Encount gradient buffer error. Multi output, perform the same function (like cascade CNN)

Hi, everyone. It’s my first time to use Pytorch for my project. When I start to train my network, an error occurred:

RuntimeError: Trying to backward through the graph a second time, but the buffers have already been freed. Specify retain_graph=True when calling backward the first time.

I wander that my customized loss module caused this error.
My network has 4 stacks and each stack tries to predict the same target of different scales, just like:

pred: list of tensors [(nstack, bacth, C, H1, W1), (nstack, bacth, C, H2, W2), (nstack, bacth, C, H2, W2)]
target: tensor (stack, batch, C, H, W)

I rescale the target tensor and calculate each scale and each stack losses.
Can I just calculate the loss of predicted tensors with the same target tensors, or need I repeat the target tensor for nstack times and then calculate the loss?

Here is my forward method in my network module:

    def forward(self, imgs):
        # Input Tensor: a batch of images within [0,1], shape=(N, H, W, C).

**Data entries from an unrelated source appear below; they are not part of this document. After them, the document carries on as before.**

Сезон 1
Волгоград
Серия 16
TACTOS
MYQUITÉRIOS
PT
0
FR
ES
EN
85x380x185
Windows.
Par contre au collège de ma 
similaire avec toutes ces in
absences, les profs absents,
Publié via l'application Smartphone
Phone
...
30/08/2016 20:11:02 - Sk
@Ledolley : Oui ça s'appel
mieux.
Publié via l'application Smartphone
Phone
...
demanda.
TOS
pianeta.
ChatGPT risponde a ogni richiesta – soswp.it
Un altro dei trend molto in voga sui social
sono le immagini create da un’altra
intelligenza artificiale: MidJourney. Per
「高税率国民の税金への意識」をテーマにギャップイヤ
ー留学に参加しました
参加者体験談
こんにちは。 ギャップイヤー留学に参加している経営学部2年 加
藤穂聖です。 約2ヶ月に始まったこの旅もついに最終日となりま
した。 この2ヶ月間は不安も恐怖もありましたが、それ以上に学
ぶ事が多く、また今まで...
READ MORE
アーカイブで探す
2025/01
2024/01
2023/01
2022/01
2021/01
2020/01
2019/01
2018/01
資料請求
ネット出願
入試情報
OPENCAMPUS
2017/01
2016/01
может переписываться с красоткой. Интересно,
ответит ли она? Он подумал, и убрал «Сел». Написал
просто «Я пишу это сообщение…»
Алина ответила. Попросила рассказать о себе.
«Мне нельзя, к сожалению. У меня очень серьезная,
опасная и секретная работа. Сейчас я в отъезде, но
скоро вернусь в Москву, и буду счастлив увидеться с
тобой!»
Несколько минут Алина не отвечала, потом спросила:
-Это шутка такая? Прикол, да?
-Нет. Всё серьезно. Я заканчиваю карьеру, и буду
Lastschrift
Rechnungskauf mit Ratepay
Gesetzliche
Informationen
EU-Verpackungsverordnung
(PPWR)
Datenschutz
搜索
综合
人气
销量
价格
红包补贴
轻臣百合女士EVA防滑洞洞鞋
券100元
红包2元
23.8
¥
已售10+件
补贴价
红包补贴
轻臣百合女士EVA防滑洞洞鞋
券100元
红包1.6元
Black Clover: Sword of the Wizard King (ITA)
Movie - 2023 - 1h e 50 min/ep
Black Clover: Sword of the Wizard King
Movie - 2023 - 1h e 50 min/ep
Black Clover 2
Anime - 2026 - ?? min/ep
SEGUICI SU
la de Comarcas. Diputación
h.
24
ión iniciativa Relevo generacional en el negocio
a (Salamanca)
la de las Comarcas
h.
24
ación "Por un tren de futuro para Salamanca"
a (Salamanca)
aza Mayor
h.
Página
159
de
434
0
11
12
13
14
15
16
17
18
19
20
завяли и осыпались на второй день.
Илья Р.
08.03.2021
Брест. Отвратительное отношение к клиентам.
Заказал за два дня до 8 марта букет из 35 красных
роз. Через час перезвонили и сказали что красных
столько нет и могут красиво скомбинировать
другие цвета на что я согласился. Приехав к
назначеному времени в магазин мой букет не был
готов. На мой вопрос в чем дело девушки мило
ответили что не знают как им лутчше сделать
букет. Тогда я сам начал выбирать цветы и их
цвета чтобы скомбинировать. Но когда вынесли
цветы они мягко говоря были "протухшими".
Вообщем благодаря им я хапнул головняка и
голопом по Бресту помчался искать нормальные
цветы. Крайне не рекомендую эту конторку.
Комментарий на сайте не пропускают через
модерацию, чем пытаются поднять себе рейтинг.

Pre-processing was done in data generator
        x = imgs.permute(0, 3, 1, 2)  # Permute the dimensions of images to (N, C, H, W)
        x = self.pre(x)
        pred = []
        # loop over stack

        for i in range(self.nstack):
            preds_instack = []
            # return 5 scales of feature maps
            hourglass_feature = self.hourglass[i](x)

            features_instack = self.features[i](hourglass_feature)

            for j in range(5):  # handle 5 scales of heatmaps
                if i != self.nstack - 1:
                    if j == 0:
                        x = x + self.merge_preds[i][j](preds_instack[j]) + self.merge_features[i][j](

        # returned list shape: [nstack * [128*128, 64*64, 32*32, 16*16, 8*8]]
        return pred